New S&P 500 ETF For Risk Averse

August 29, 2018

Innovator Funds is launching today an S&P 500 ETF with loss aversion in mind.

The Innovator S&P 500 Buffer ETF (BJUL), listing on Cboe Global Markets (ETF.com’s parent company), invests in custom S&P 500 FLEX options that vary in strike price, but that share the same expiration date.

This options portfolio is designed to offer investors exposure to some of S&P 500 price returns while providing a buffer in a down market. BJUL is the third ETF the firm has rolled out as part of its defined outcomes ETF lineup this month.

Specifically, BJUL comes to market delivering 9% downside protection—if the S&P 500 drops as much as 9%, you are protected—and it also allows you to capture as much as 10.85% in upside gains. It’s a range in market participation designed to allow investors to know their potential outcome, according to Innovator Funds’ Bruce Bond.

Providing Predictable Outcomes

“This type of strategy has long been offered as a structured product or at insurance companies, but it hasn’t really been available in ETF form,” Bond said. “It’s about providing predictable outcomes to investors: 'This is what you are going to get.’”

BJUL’s outcome range is based on the first day it trades. If you enter the fund down the road, your outcome may be different based on market action that already took place, but Innovator has created an online tool that allows you to know exactly your downside/upside caps upon entry, no matter the day, within the fund’s 12-month duration. BJUL resets once a year in July when a new cap is set based on market conditions.

The fund is part of a series of ETFs, each delivering different buffer ranges based on market conditions at the time the options portfolio is put together. The so-called July series includes now three ETFs: BJUL, the Innovator S&P 500 Power Buffer ETF - July (PJUL), offering 15% downside protection, and the Innovator S&P 500 Ultra Buffer ETF - July (UJUL), offering a 30% safety net.

Implementation Possibilities

Some implementation possibilities for BJUL include the replacement of some large-cap allocation where you may be concerned about high correlation or lack of diversification in your portfolio. According to Bond, the fund could also be used as an alternative to some fixed-income exposure for those who turn to fixed income for protection.

These strategies, each resetting annually in July, are part of a series Innovator plans to launch that will consist of quarterly funds, the next round coming in October.

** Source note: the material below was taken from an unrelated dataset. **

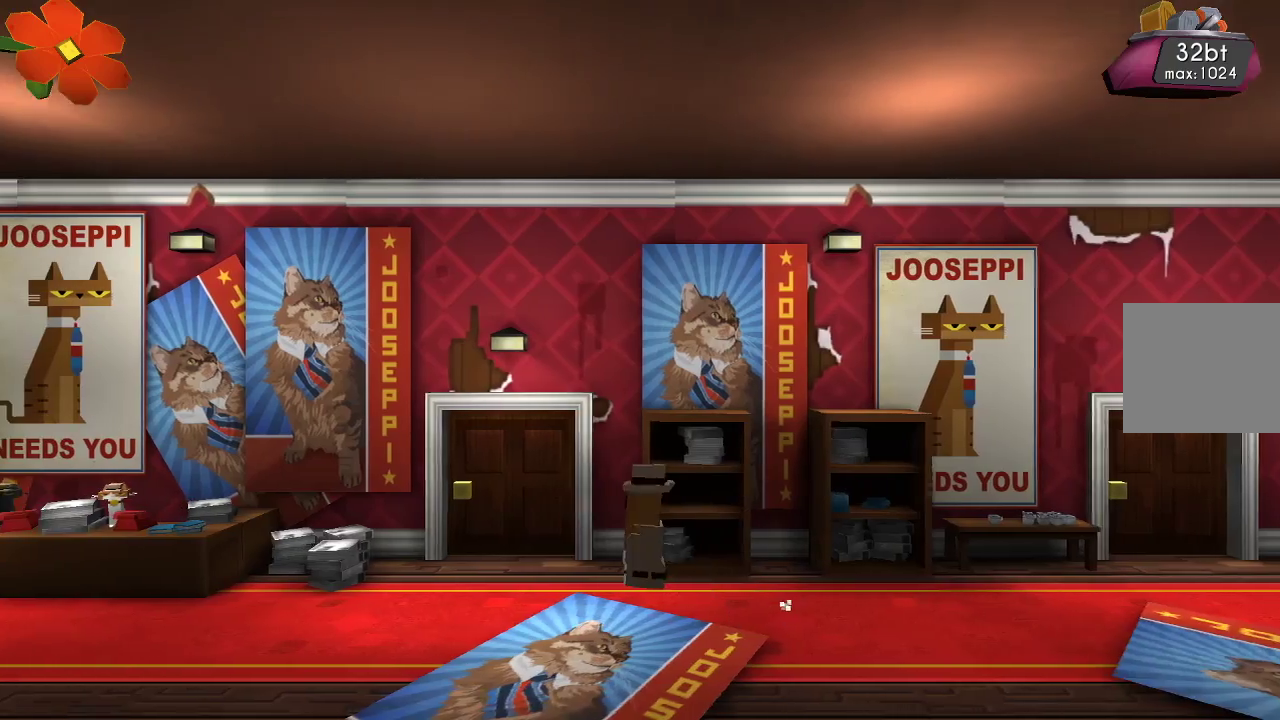
{"dt_ms": 500, "buttons": [], "left_stick": "left", "right_stick": "down"}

That means that BJUL could be used as a long-term holding that resets its portfolio once a year, or it could be a tactical position that you roll out of and into the next one—say, October—if market conditions have changed dramatically. That’s the plan, at least, according to the firm. But for now, only the July series is available—the first to be launched.

BJUL costs 0.79% in expense ratio, and that’s a unitary fee, so it covers all costs associated with the ETF. Innovator has eight ETFs in all today, including BJUL, with combined assets of about $750 million.